Start time as Unix timestamp in millisecond, according to audio timeline.

end property

end: int

End time as Unix timestamp in millisecond, according to audio timeline.

length property

length: int

Event length in millisecond, according to audio timeline.

lang property

lang: str

Natural Language of the interpretation.

As ISO 639-1 code.

country property

country: str

Country location of speaker.

As ISO 3166-1 code.

confidence property

confidence: float

Tagger confidence.

tags property

tags: List[Tag]

The tags that were found on this time range

from_message staticmethod

from_message(message)

Private method to instantiate the right type of event from the raw websocket message.

Unknown

Unknown(join_ref, ref, topic, event, payload)

Bases: Event

The server emitted an event unkown to this SDK. Time to upgrade!

conversation property

conversation: str

The conversation identifier

speaker property

speaker: str

The speaker whose speech triggered this event.

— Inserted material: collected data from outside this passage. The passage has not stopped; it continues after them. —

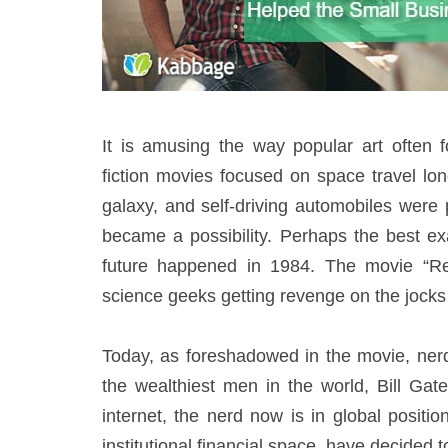
It is amusing the way popular art often 
fiction movies focused on space travel lon
galaxy, and self-driving automobiles were 
became a possibility. Perhaps the best ex
future happened in 1984. The movie “Re
science geeks getting revenge on the jocks 
Today, as foreshadowed in the movie, ner
the wealthiest men in the world, Bill Gat
internet, the nerd now is in global posit
institutional financial space, have decided to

All events are relative to a speaker.

from_message staticmethod

from_message(message)

Private method to instantiate the right type of event from the raw websocket message.

Word

Bases: dict

Timestamped word.

start property

start: int

Start time as Unix timestamp in millisecond, according to audio timeline.

end property

end: int

End time as Unix timestamp in millisecond, according to audio timeline.

length property

length: int

Word length in millisecond, according to audio timeline.

value property

value: str

Transcript token string for this word.

confidence property

confidence: float

ASR confidence for this word.

build_conversation_url

build_conversation_url(token: str) -> str

Make an authenticated URL to connect to the Conversation Service.